__TEXT SHOWN__
• • • •

With the web, there’s one version of Etsy at any point in time. It’s updated continuously, and every user is running the latest version, always. With the apps, we have to deal with multiple versions at once, and we have to wait for users to update.

With these differences, it’s been important to approach the analysis of crashes and exceptions differently than we do on the web.

A Crash Analytics Wish List

Many of the issues mentioned above were handled by our external partner. But while this external partner provides a good overview of our mobile crashes, there were still some bits of functionality that would make analyzing crashes significantly easier for us. Some of the functionality we really wanted was:

An easy way to filter broad ranges of app versions – like being able to specify 4.0-4.4 to find all crashes for versions between 4.0.0.0 and 4.4.999.999.

Links between users’ accounts and specific crashes – like “This user reported they experienced this crash… Let’s find it.” This coupling with our user database allows us to better determine who is experiencing a crash – is it just sellers? Just buyers?

Better crash de-duplication, specifically handling different versions of our apps and different versions of mobile operating systems. For example, crash traces may be almost identical, but with different line numbers or method names depending on the app version. But if they originate in the same place, we want to group them all together.

Crash categorization – such as NullPointerExceptions versus OutOfMemory errors on Android – because some types of crashes are fairly easy to fix, while others (like OutOfMemory errors) are often systemic and unactionable.

Custom alerting with various criteria – like when we experience a new crash with this keyword, or when an old version of our app suddenly experiences new API errors.

It seemed like it’d be fairly straightforward to build our own application, using the data we were already collecting, to implement this functionality. We wanted to augment the data we receive from our external partner with data and couple it with our own internal tooling. We also wanted to provide any interested Etsy Admin with a simple way to view the overall health of our apps. So that’s exactly what we chose to do.

• • • •

__WHAT YOU WILL DO__
A: Render this sentence from the crash analytics text in Spanish: "It seemed like it’d be fairly straightforward to build our own application, using the data we were already collecting, to implement this functionality."
B: Go on with the text about Etsy's crash analytics, picking up after its last sentence.

__ENTRIES SHOWN__
• • • •

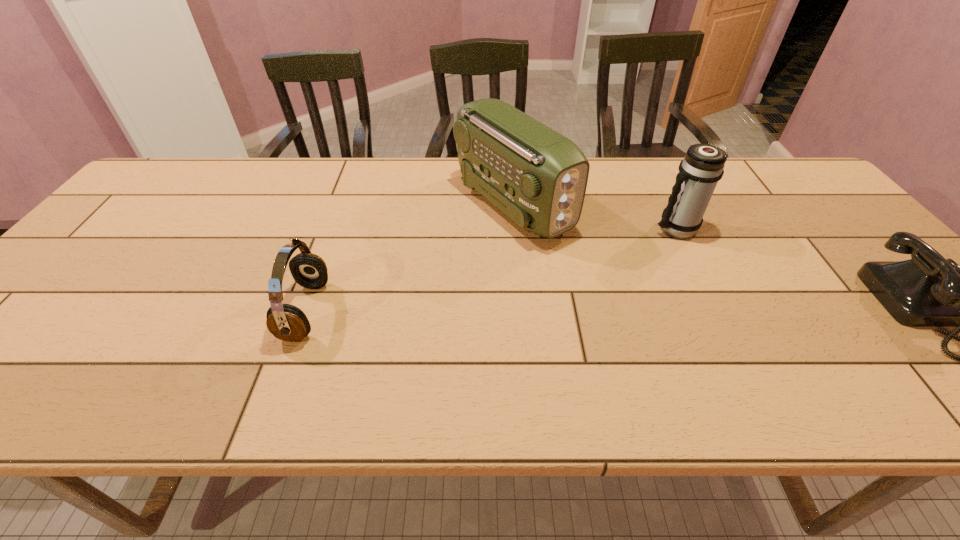
Find the location of a particular element. vacant area situated on the side with the handle of the second object from right to left is located at coordinates (646, 245).

Identify the location of free space located on the side with the handle of the second object from right to left. Image resolution: width=960 pixels, height=540 pixels. (636, 251).

The width and height of the screenshot is (960, 540). I want to click on vacant space situated 0.220m on the side with the handle of the second object from right to left, so click(606, 271).

Find the location of a particular element. The height and width of the screenshot is (540, 960). object present at the far edge is located at coordinates (536, 176).

Image resolution: width=960 pixels, height=540 pixels. Identify the location of object at the near edge. coord(286,322).

You are a GUI agent. You are given a task and a screenshot of the screen. Output one action in this format:
    pyautogui.click(x=<x>, y=<y>)
    Task: Click on the free space at the far edge of the desktop
    This screenshot has height=540, width=960.
    Given the screenshot: What is the action you would take?
    pyautogui.click(x=624, y=195)

Locate an element on the screen. vacant area at the near edge is located at coordinates (667, 356).

Find the location of a particular element. Image resolution: width=960 pixels, height=540 pixels. blank space at the right edge is located at coordinates (802, 200).

Locate an element on the screen. This screenshot has height=540, width=960. free point at the far left corner is located at coordinates click(x=215, y=159).

You are a GUI agent. You are given a task and a screenshot of the screen. Output one action in this format:
    pyautogui.click(x=<x>, y=<y>)
    Task: Click on the free point at the far right corner
    This screenshot has width=960, height=540.
    Given the screenshot: What is the action you would take?
    pyautogui.click(x=784, y=194)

• • • •

__SET OF ANSWERS__
A: Parecía que sería bastante sencillo crear nuestra propia aplicación, usando los datos que ya estábamos recopilando, para implementar esta funcionalidad.

B:
Building Crashcan

Crashcan’s structure was a pretty wide-open space. All it really needed to do was provide crash ingestion from an API, process the crash a bit, and expose it via a simple user interface (it sounds a lot like many technologies, actually). So while the options for technologies and methodologies were open, we ultimately decided to keep it simple.

By using PHP, Etsy’s primary development language, we keep the barrier to entry for developers at Etsy low . We used as much modern PHP as possible, with Composer handling our dependency management. MySQL handles the data storage, with Doctrine ORM providing the interface to the database.

Data Ingestion

Ingesting the data was the first hurdle. Before handling anything else, we needed to make sure that we could actually (1) get the data we wanted and (2) keep up with the number of crashes that we wanted to ingest, without breaking down our system. After all, if you can’t get the data you want and you can’t do so reliably, there’s really no point.

After analyzing the API endpoints we had at our fingertips (yay, documentation!), we determined that we could get all the data we wanted. The architecture needed to allow us to:

Determine whether we already have a crash (regardless of whether it has been deduplicated on our end)

Keep track of deduplicated crashes, and link them to the originating crash from the external provider

Run complex queries to combine data

Analyze whether crashes are meeting specific thresholds, like whether a new crash has occurred at least n times

Count crashes by category

Filter everything by version range and other criteria

In the end, we developed a schema that allowed us to fulfill all those needs while remaining quick in response to queries:

To actually ingest the data from our external provider, we run a cron job every minute that checks for new crashes. This cron runs a simple loop – it loads new crashes from a paginated endpoint, looping through each page and each crash in turn. Each crash is added to a queue so that we can update it asynchronously.

We run a series of workers that run continuously, monitoring the queue for incoming crashes. As these workers run, they each pick a crash off the queue and processes it. This includes several steps, first checking whether we have the crash already, then updating it if we have it or creating a new crash if we don’t. We also go through each crash’s occurrences to make sure that we’re recording each one and tying it to an existing user if one exists. The flowchart below demonstrates how these workers process crashes.

Monitoring & Alerting

After building Crashcan’s initial design and getting crashes ingesting correctly, we quickly realized that we needed utilities to monitor the data ingestion and to alert us when something went wrong. Initially, we had to manually compare crash counts in Crashcan with those that our external provider offered in their user interface. Obviously, this was neither convenient nor sustainable, so we began integrating StatsD and Nagios. To check that we were still ingesting all our crashes, we also wrote a script to perform a sort of ‘spot-check’ of our data against our external provider’s – which fails if our data differs too much from theirs.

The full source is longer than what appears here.